Together, our data suggest that Wnt signaling pathways are activated by interaction of ASC and EC and that they may play a key role in ASC fate regulation in the context of the association of ASC/pericytes with EC in a perivascular niche. In consequence, other differentiation pathways, also, are expected to depend on Wnt signaling upregulation in this coculture. One candidate is myogenesis based on the switch in differentiation observed after inhibition of Wnt signaling in c2c12 myoblasts [10].


We have shown that endothelial cells can repress adipogenic differentiation of ASC in vitro and that this repression is at least in part mediated via Wnt1 dependent Wnt signaling. These findings are consistent with the previous description of Wnt factors as suppressors of adipogenesis and suggest a novel regulatory role of vascular endothelial cells in tissue differentiation processes. Future studies will reveal progressively more detailed insight into the mechanisms by which endothelial cells may modulate and control differentiation of nearby progenitor cells in the context of normal tissue maintenance, as well as in tissue growth and repair.
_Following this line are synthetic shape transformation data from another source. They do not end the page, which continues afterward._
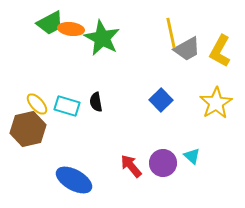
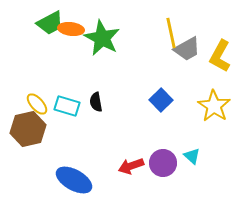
yellow L-shape: moved 5 px down
yellow star: moved 2 px left, 3 px down; rotated 8 degrees counterclockwise
red arrow: rotated 70 degrees counterclockwise
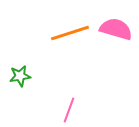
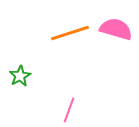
green star: rotated 20 degrees counterclockwise
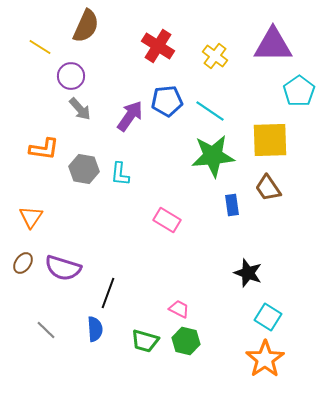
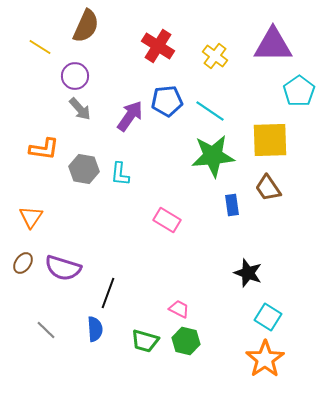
purple circle: moved 4 px right
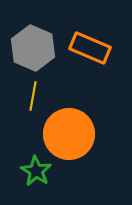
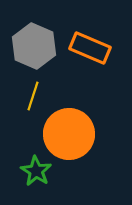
gray hexagon: moved 1 px right, 2 px up
yellow line: rotated 8 degrees clockwise
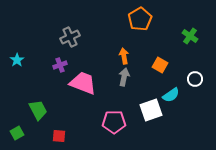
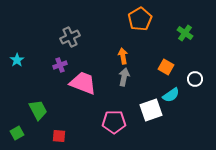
green cross: moved 5 px left, 3 px up
orange arrow: moved 1 px left
orange square: moved 6 px right, 2 px down
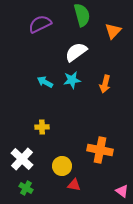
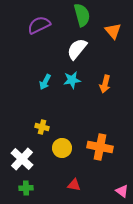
purple semicircle: moved 1 px left, 1 px down
orange triangle: rotated 24 degrees counterclockwise
white semicircle: moved 1 px right, 3 px up; rotated 15 degrees counterclockwise
cyan arrow: rotated 91 degrees counterclockwise
yellow cross: rotated 16 degrees clockwise
orange cross: moved 3 px up
yellow circle: moved 18 px up
green cross: rotated 32 degrees counterclockwise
Disclosure of Potential Conflicts of Interest

The authors indicate no potential conflicts of interest.


This work was supported by NIH Grant R01-HL077688-04 (to K.L.M.), NIH Training Grant T32 HL 079995-02 (to D.O.T.), Eli Lilly and Co. (to K.L.M., W.C.R., M.C., and G.R.), and the Cryptic Masons Medical Research Foundation (to K.L.M.). W.C.R. is employed by Eli Lilly and Co.